Tools & Methods in Smart Grid Research workshop

You can download the pdf version of the workshop description here.

Focus topic 2021: FAIR Energy Research Software

Overview

In the third instalment of this workshop on “Tools and methods in Smart Grid research” we want to focus on energy research software in the form of “best practice“ examples. The signature feature of this workshop are the intense discussions of the group, and – if possible – hands-on presentations. For this reason, we invited relevant research groups to present their „bread-and-butter” tools and methods used for Smart Grid research – this year with a focus on FAIR energy research software.

 

Organizing committee:

  • Astrid Nieße, Univerity of Oldenburg
  • Stephan Ferenz, University of Oldenburg
  • Sebastian Lehnhoff, OFFIS – Institute for Information Technology

supported by ZLE (Zukunftslabor Energie) and ZDIN (Zentrum für Digitale Innovation Niedersachsen)

 

Focus Topic: FAIR Energy Research Software

In the energy domain, research software is used for multiple purposes – in the simulation of specified devices e.g. fuel cells [1], the co-simulation in the context of smart grids [2] or the analysis of future energy systems [3]. Since these simulations and, therefore, the used research software, get more complex, a sustainable development of research software becomes necessary.
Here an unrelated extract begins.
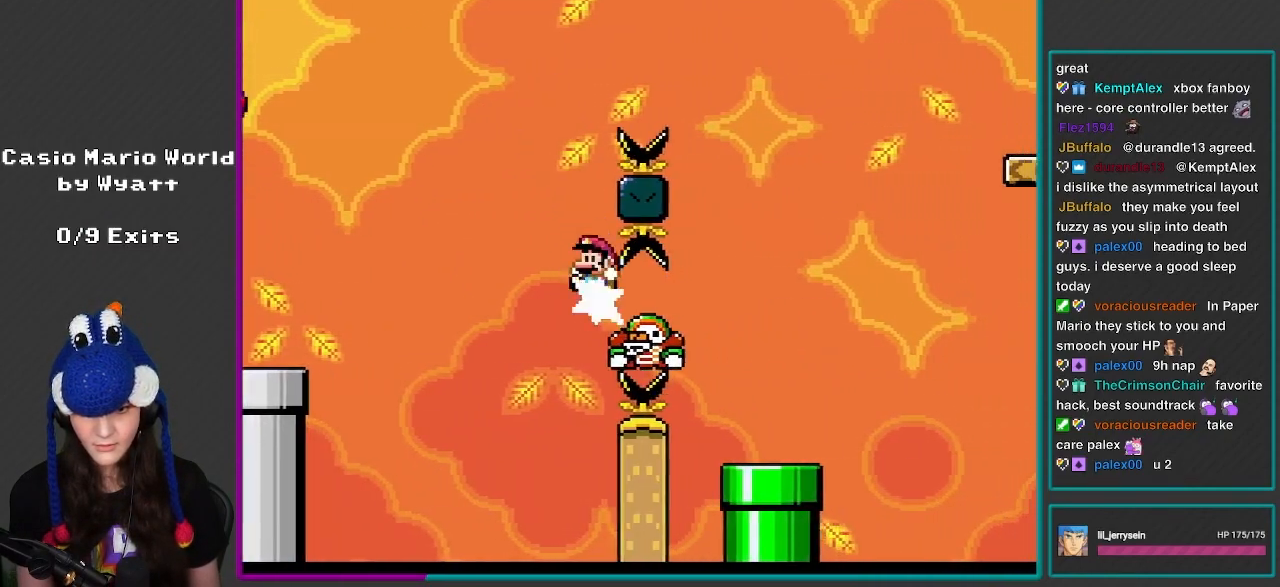
{"buttons": ["B", "Y", "DPAD_RIGHT"], "events": [[50, "DPAD_RIGHT", "up"], [83, "DPAD_LEFT", "down"], [183, "DPAD_LEFT", "up"], [183, "DPAD_UP", "down"], [217, "DPAD_RIGHT", "down"], [217, "DPAD_UP", "up"]]}
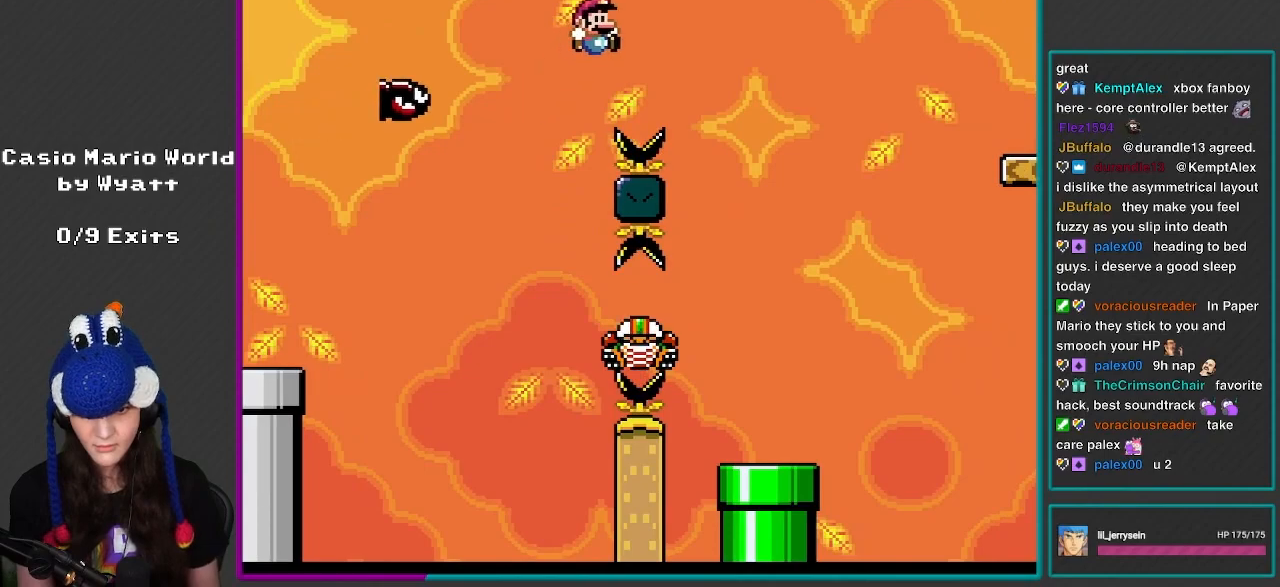
{"buttons": ["B", "Y", "DPAD_UP", "DPAD_LEFT"], "events": [[300, "DPAD_RIGHT", "up"], [300, "DPAD_UP", "down"], [333, "DPAD_LEFT", "down"]]}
In the context of research data, the FAIR principles, introduced in 2016, require data to be Findable, Accessible, Interoperable and Reusable [4]. They support best scientific practice and were adopted in the context of the EU Horizon 2020 program. These principles can be applied to research software, too [5]. While the precise definition of FAIR principles for research software is still part of ongoing scientific discussions [6], it already becomes clear that well defined and domain-specific metadata and platforms for their registration are essentially for FAIR research software [5].

In the German energy research context, multiple initiatives are already working on the fundamentals for FAIR research software in the energy domain. NFDI4ING tries to implement research data management for all engineering disciplines [7]. Ontologies, the foundation for good machine-readable metadata, are already under development for certain specialized areas as future energy system modeling [8] or automated co-simulation [9].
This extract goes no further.